A: According to the Septuagint (the first parts of which were written down in 272 BC, which means that it is some 1,000 years older than the rabbinical/Protestant version of the Old Testament), the Flood took place in about 3,243 BC, that is about 5,267 years ago. If you follow the dating in the much later Jewish Massoretic text, with its chronology corrupted by later rabbis, the Flood occurred in about 2,348 BC – before the rule of Gilgamesh, who lived in about 2,700-2,600 BC, before the Great Pyramid was built in Egypt in 2,600 BC and before the stone circle was erected at Stonehenge in about 2,500 BC.
Q: I have read on the internet that Fr Andrew Phillips is ‘popular but controversial’. Why do some consider that you are controversial?
A: Because I tell it like it is. The truth is always controversial. There is nothing more hated than the truth.
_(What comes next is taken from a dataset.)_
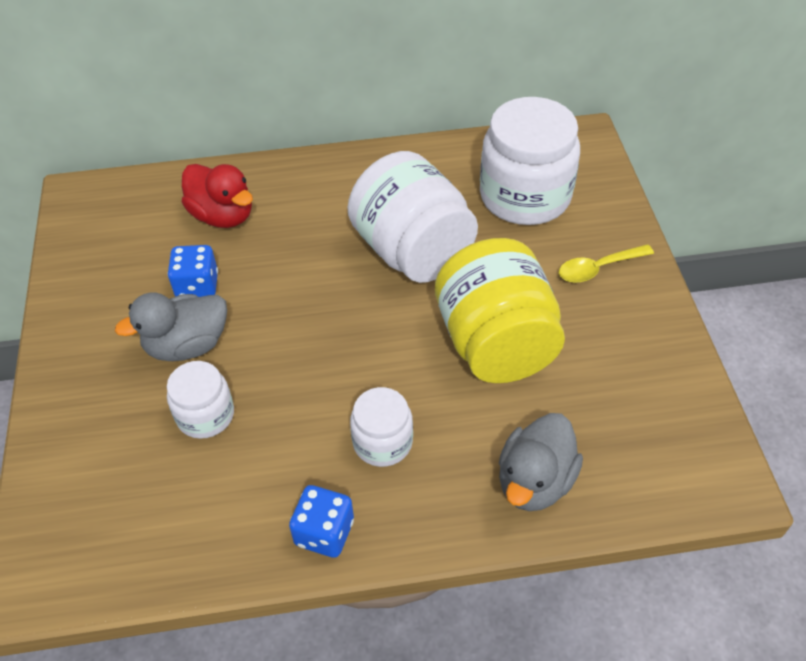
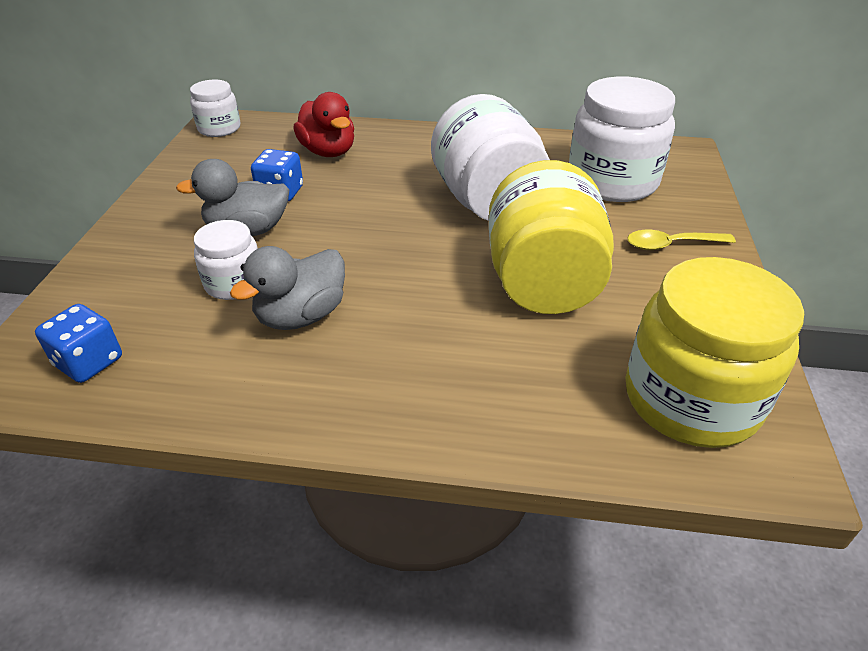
camera: 15 degrees right, 10 degrees down
(324, 532) = (295, 403): blue dice -> blue dice (89, 362)
(382, 442) = (392, 339): white jar -> white jar (219, 128)
(535, 481) = (542, 409): grey duck -> grey duck (301, 316)
(650, 439) = (691, 399): none -> yellow jar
As they say: ‘If you tell the truth 99% of the time, you may survive, but if you tell the truth 100% of the time, they will certainly try and destroy you’. Look what they did to Christ. As He said, ‘The truth will set you free’. Those are the words I will have on my gravestone.
Q: Did you know Fr David (Mark) Meyrick of Walsingham?
A: Yes. I knew him quite well, having first met him in 1976. I have great admiration for him, some of his icons have been inspirational. However, it was a pity that he did not found a permanent church, but just rented a room. This meant that after his death, it all began to fall apart. I also thought it very strange that he did not dedicate his tiny chapel to an Icon of the Mother of God, which would have been appropriate in Walsingham.